• **DATA PROVIDED**
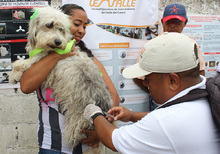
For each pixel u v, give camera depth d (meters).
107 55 2.89
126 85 3.03
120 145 1.19
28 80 1.71
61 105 1.86
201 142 1.06
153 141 1.09
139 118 1.81
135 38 2.93
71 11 2.20
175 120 1.07
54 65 1.95
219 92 1.07
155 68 1.15
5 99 2.82
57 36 1.89
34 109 2.92
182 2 3.04
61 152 1.82
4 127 2.89
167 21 2.68
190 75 1.14
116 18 2.82
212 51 3.22
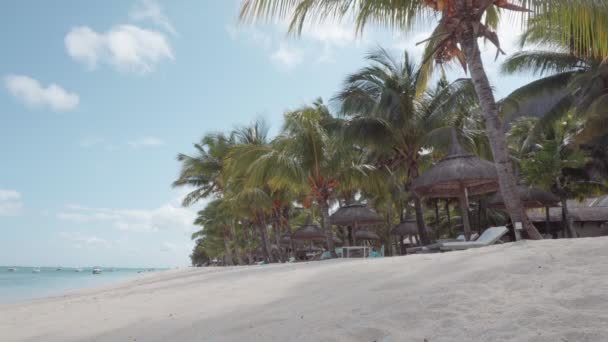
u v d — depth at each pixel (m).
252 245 53.00
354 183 19.66
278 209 27.16
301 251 38.53
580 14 7.40
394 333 2.83
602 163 20.14
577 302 2.71
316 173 17.33
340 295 4.14
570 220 19.86
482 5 7.59
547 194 17.16
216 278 8.95
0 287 31.30
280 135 18.36
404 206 29.44
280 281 6.11
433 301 3.30
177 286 8.68
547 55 18.38
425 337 2.69
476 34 7.59
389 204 28.14
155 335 3.94
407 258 6.00
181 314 4.75
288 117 17.53
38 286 32.84
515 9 7.47
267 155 17.16
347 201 26.33
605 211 24.59
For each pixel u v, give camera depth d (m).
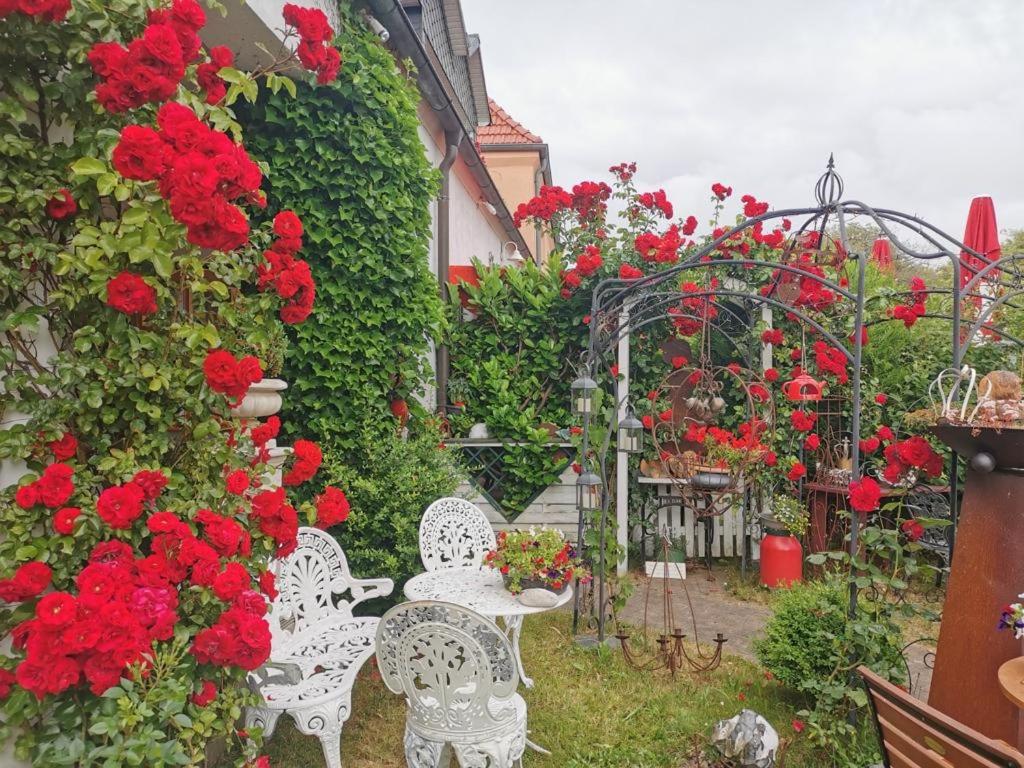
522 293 6.13
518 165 13.20
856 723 2.98
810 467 6.19
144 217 1.59
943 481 5.60
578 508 4.41
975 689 2.48
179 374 1.83
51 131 1.74
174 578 1.63
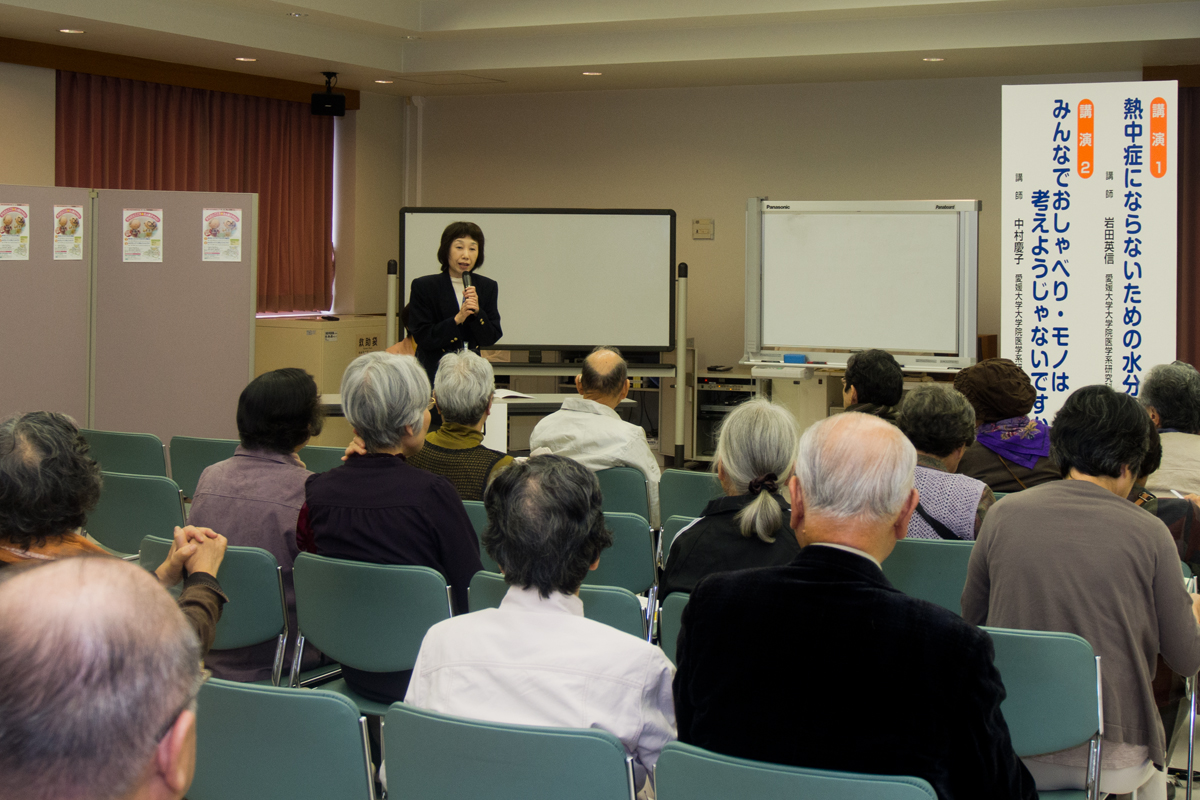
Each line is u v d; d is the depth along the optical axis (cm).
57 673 59
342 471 233
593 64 728
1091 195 484
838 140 800
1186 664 194
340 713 154
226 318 560
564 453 353
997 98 758
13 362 538
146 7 635
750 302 729
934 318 697
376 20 696
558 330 784
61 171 707
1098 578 189
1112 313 486
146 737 61
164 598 66
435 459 287
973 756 125
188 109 771
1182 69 696
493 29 707
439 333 520
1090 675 177
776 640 131
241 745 160
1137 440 199
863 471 137
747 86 818
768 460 213
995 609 197
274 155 827
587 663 148
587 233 777
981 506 257
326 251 873
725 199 833
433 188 909
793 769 124
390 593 215
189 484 407
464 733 142
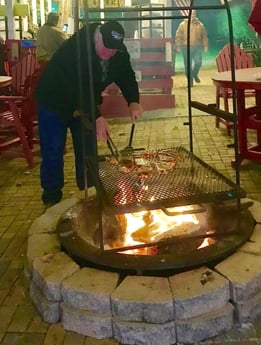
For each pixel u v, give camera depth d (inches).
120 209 86.4
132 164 112.6
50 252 99.5
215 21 617.3
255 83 154.0
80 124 136.9
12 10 446.0
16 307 95.7
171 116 293.6
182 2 434.3
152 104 313.6
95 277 88.8
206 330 82.4
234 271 87.6
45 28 310.2
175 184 98.3
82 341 84.4
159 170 107.2
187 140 229.3
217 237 99.1
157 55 308.0
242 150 181.2
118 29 107.1
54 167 139.9
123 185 98.3
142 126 269.7
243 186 160.6
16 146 219.8
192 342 82.3
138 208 87.1
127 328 81.8
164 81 313.1
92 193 129.5
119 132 255.3
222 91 246.5
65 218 112.5
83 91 118.0
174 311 81.4
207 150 208.4
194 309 81.9
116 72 127.6
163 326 81.1
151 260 90.4
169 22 453.7
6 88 245.3
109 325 83.7
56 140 135.6
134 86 133.0
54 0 514.9
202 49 463.2
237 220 103.0
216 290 82.8
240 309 85.2
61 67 125.8
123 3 412.8
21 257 117.4
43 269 92.7
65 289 86.7
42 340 85.2
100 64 119.8
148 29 382.3
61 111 131.1
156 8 95.7
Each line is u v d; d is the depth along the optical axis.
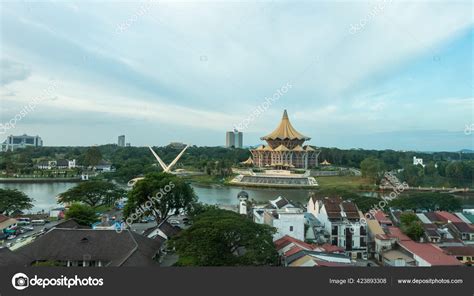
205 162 199.12
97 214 76.81
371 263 54.91
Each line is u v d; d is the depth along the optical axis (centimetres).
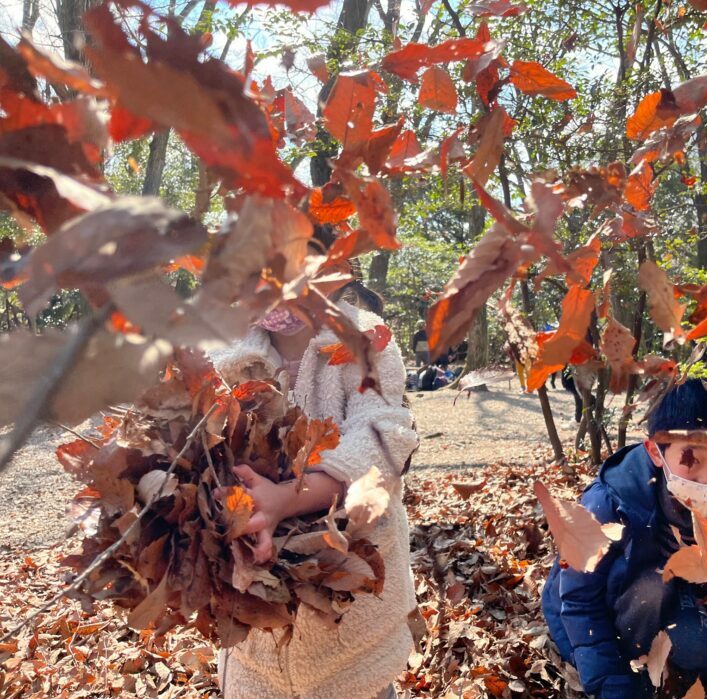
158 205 39
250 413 111
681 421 139
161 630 109
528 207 59
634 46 118
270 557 103
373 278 1386
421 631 128
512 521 393
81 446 109
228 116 39
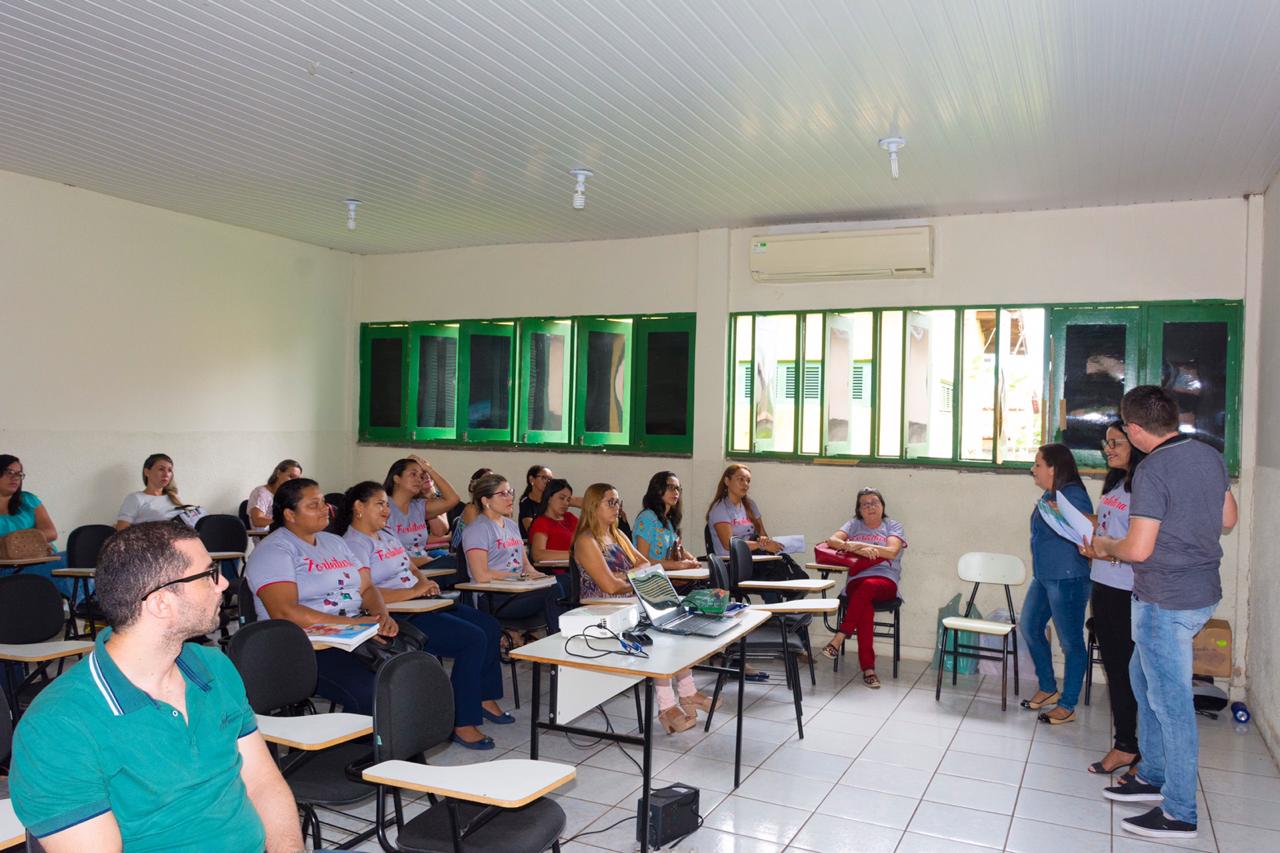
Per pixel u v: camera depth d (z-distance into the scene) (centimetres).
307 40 362
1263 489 511
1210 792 405
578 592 501
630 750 441
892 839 352
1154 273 580
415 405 819
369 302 839
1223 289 564
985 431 626
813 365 675
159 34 360
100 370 627
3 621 381
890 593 579
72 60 387
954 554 628
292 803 204
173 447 679
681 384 716
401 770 241
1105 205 591
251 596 386
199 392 698
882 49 358
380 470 832
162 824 175
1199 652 542
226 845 183
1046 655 516
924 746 456
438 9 332
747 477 643
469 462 795
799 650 513
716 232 696
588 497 498
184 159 535
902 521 643
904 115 432
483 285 791
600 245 746
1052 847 347
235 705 194
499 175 557
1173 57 356
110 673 173
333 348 820
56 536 579
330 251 812
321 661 363
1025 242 612
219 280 709
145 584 172
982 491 621
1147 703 382
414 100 428
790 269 659
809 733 474
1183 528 343
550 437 766
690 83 399
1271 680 463
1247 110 411
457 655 432
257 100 432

• **EXERCISE GOAL**
From the listing above, output exactly the run of lines that starts with the line containing "182 2 434.3" and ends with the line containing "192 342 82.3".

• **ANSWER TO THIS PROBLEM**
182 2 434.3
152 104 313.6
95 277 88.8
206 330 82.4
234 271 87.6
45 28 310.2
175 184 98.3
82 341 84.4
159 170 107.2
187 140 229.3
217 237 99.1
157 55 308.0
242 150 181.2
118 29 107.1
54 167 139.9
123 185 98.3
142 126 269.7
243 186 160.6
16 146 219.8
192 342 82.3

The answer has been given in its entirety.